Beneath the sands of a harbor used for 5,000 years by conquerors and traders, archaeologists are hunting for two giant cannons that were the pride of Napoleon's army.
The team led by Kurt Raveh already has found more than a dozen smaller cannons. They also found muskets, gunpowder and bullet molds used by French soldiers in a failed 1799 invasion.But the real prize will be two siege guns, decorated with scenes of the French army's battles and so heavy they had to be pulled by 22 horses each.
Napoleon abandoned the guns because he needed the horses to move his soldiers, who were sick, wounded and starving.
"The soldiers seemed to forget their own suffering at the loss of these bronze guns, which had enabled them so often to triumph and which had made Europe tremble," wrote his aide, Louis Antoine Fauvelet de Bourrienne.

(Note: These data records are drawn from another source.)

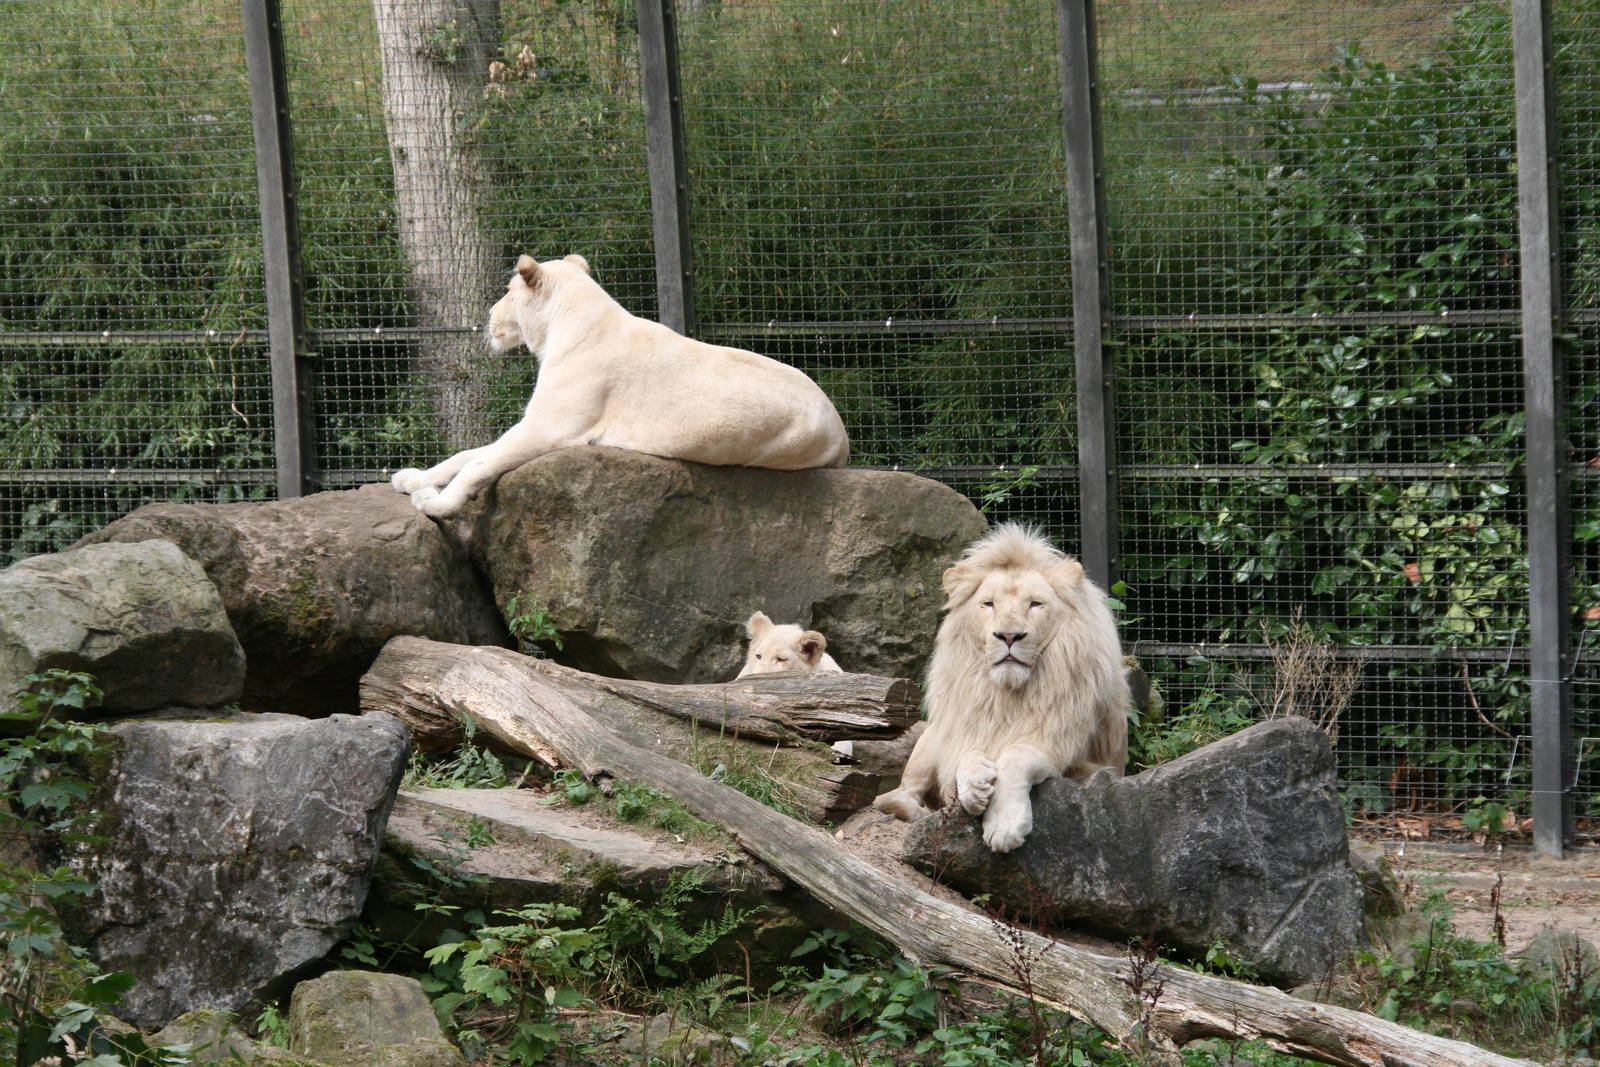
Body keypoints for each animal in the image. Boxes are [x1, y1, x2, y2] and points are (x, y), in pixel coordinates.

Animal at [390, 254, 850, 517]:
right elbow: (469, 453)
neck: (566, 323)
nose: (489, 315)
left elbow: (480, 464)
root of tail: (841, 431)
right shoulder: (537, 422)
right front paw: (412, 479)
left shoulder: (551, 429)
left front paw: (435, 503)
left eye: (507, 291)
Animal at [872, 524, 1129, 853]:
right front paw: (973, 786)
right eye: (989, 604)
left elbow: (1015, 755)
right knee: (893, 796)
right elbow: (965, 755)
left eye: (1035, 604)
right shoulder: (966, 730)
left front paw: (1005, 827)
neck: (1007, 694)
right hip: (929, 741)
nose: (1008, 636)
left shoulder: (1069, 753)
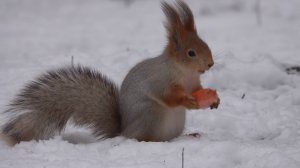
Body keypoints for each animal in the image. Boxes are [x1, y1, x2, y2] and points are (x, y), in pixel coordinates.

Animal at [1, 0, 219, 145]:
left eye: (205, 43)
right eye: (191, 53)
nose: (210, 64)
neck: (185, 72)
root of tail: (123, 132)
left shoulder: (194, 83)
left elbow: (198, 89)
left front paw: (213, 99)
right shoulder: (160, 80)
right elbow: (168, 96)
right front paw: (188, 101)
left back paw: (188, 136)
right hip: (151, 115)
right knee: (144, 137)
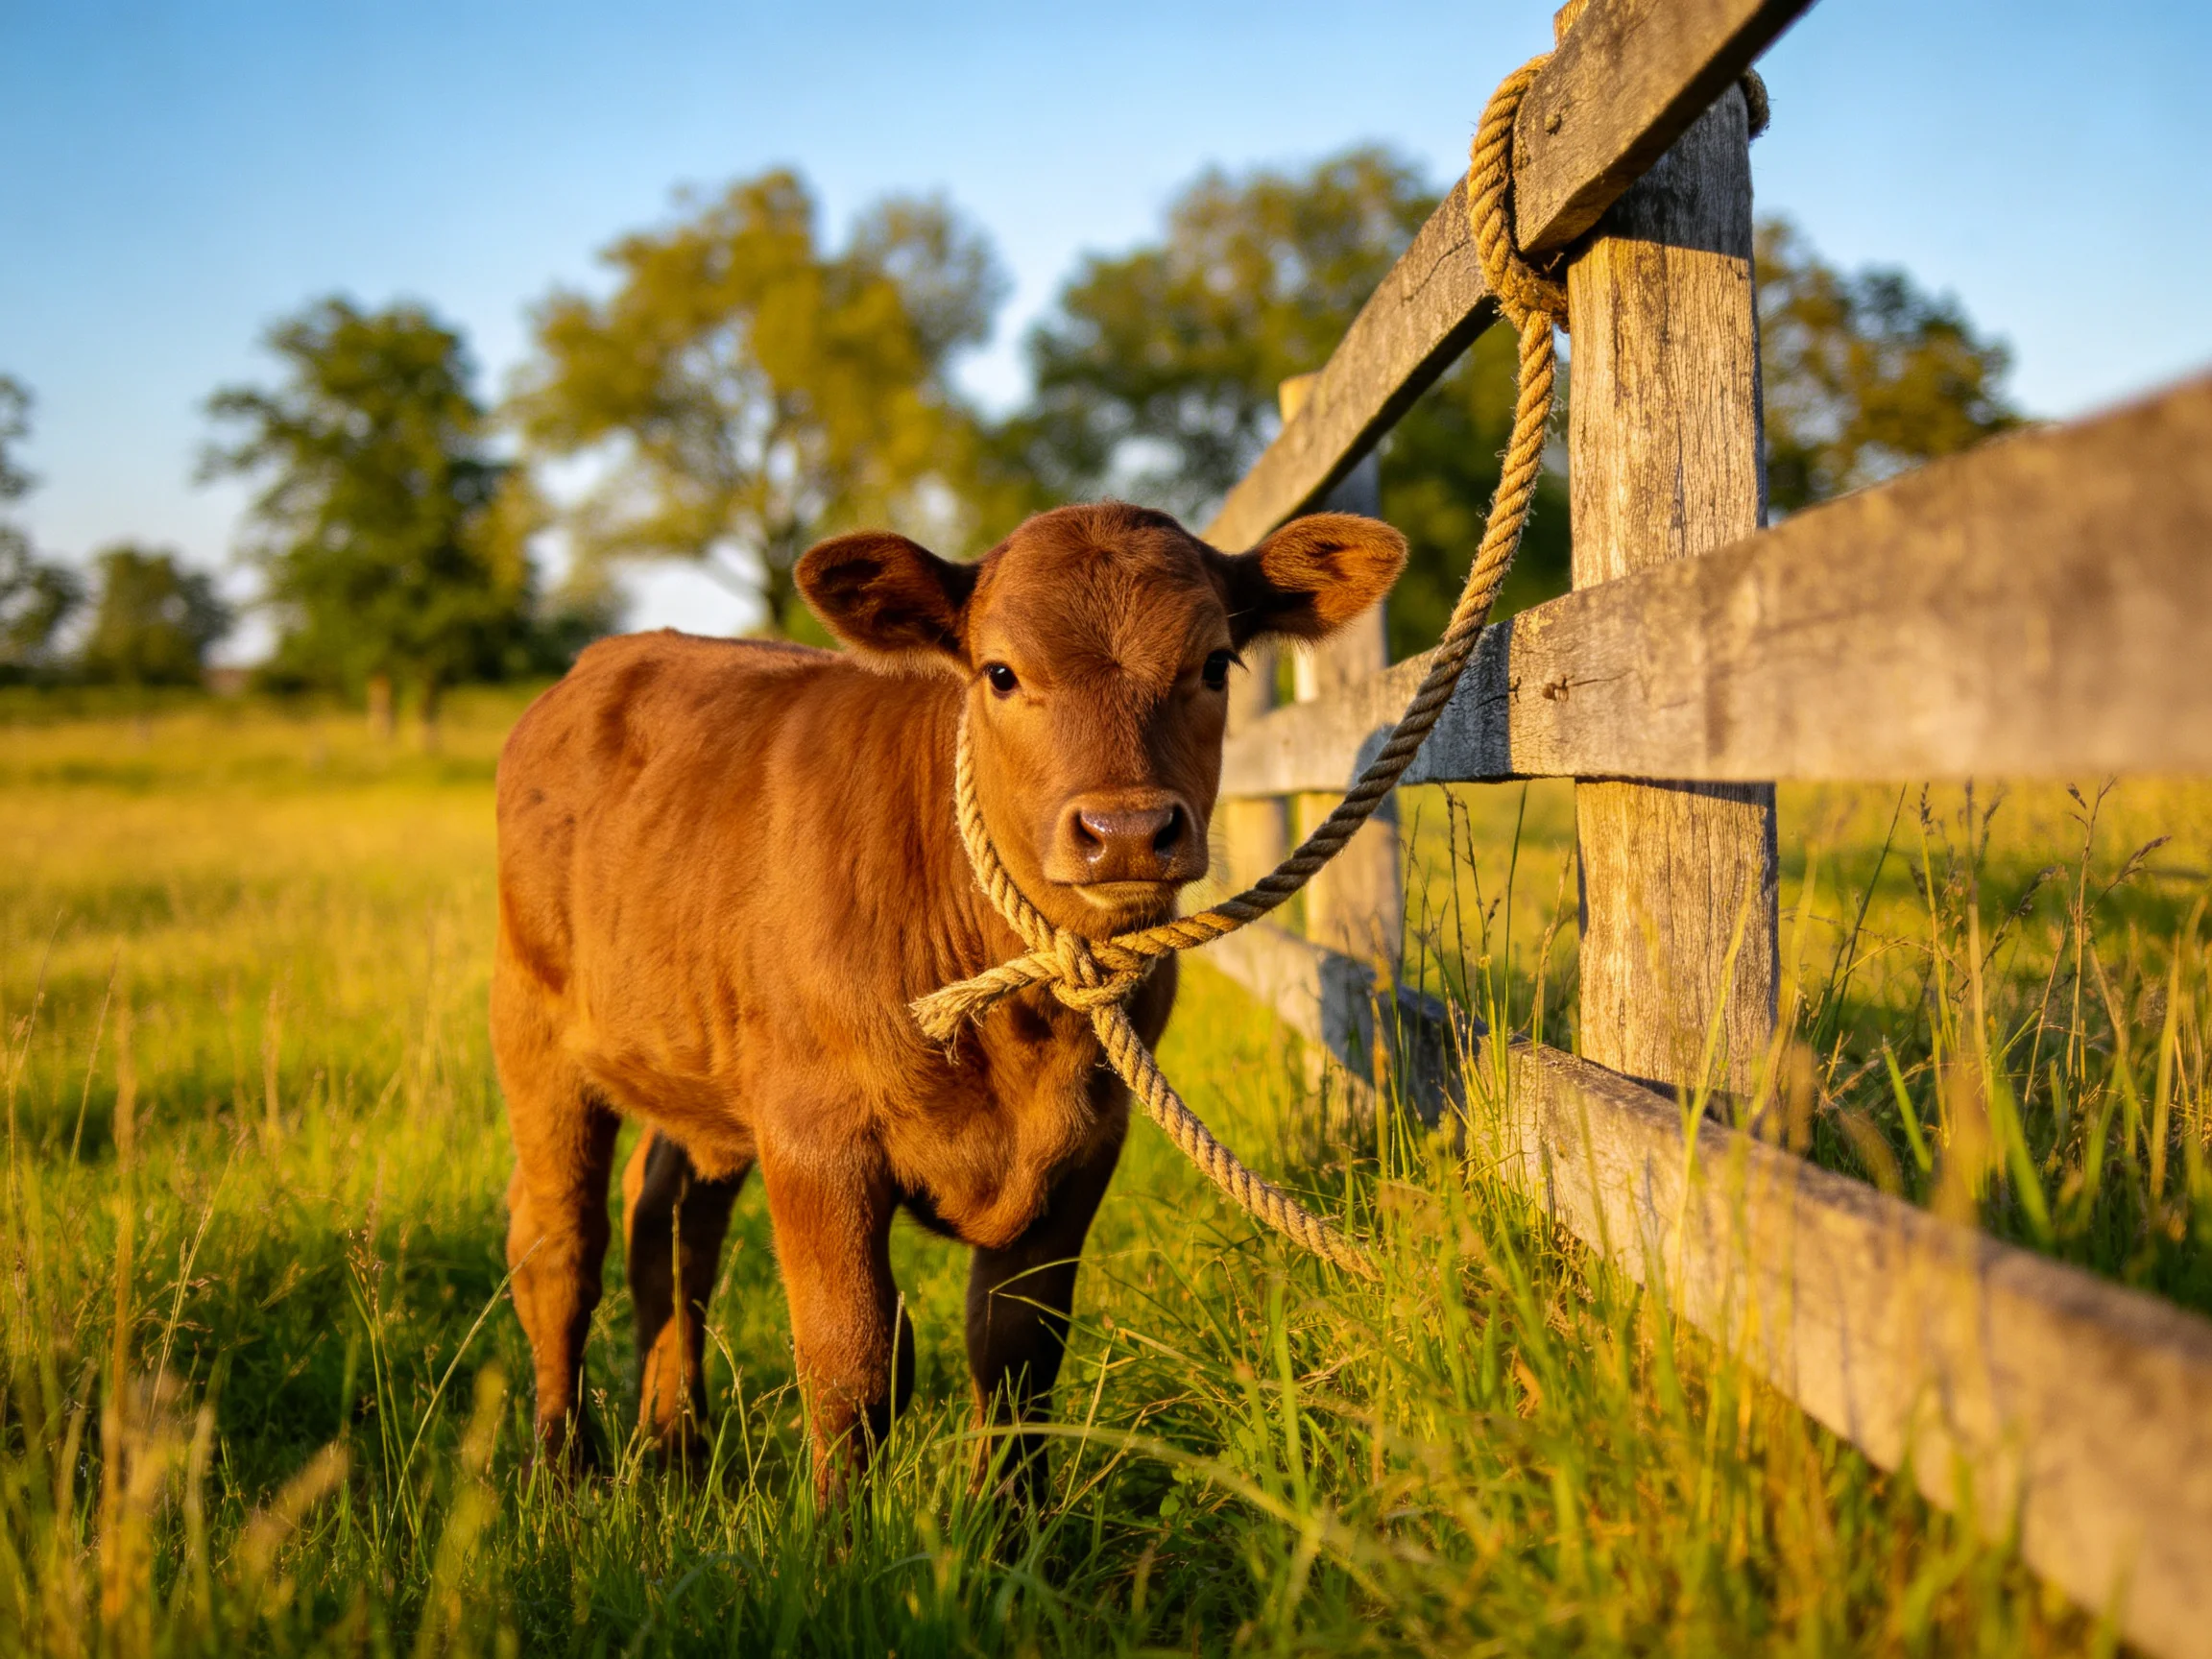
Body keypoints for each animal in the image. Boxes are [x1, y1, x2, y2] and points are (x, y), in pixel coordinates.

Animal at [490, 500, 1405, 1497]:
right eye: (1000, 673)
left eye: (1214, 665)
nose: (1126, 829)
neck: (1026, 1030)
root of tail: (603, 661)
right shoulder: (814, 1135)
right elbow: (853, 1356)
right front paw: (843, 1534)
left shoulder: (1085, 1144)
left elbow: (1017, 1348)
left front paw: (1012, 1520)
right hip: (534, 1032)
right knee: (558, 1247)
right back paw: (560, 1464)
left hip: (693, 1062)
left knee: (670, 1228)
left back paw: (678, 1440)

Raveh is using a map drawn by Napoleon's cartographer and diaries and letters by his troops to discover the link between Dor, 15 miles south of the modern port of Haifa, and the French campaign against the Ottoman Empire.
He believes the deceptively placid waters of Dor harbor also will prove to be a treasure trove of shipwrecks up to 2,500 years old, protected by sand bars that form a barrier against turbulent currents.
"Every time there is a storm, the sand moves and we find a new discovery," he said.
Already the Dor harbor has yielded more than 2,000 oil lamps, missiles for catapults, primitive Crusader hand grenades, silver plates and candlesticks, 200 pounds of jewelry and more than a ton of coins.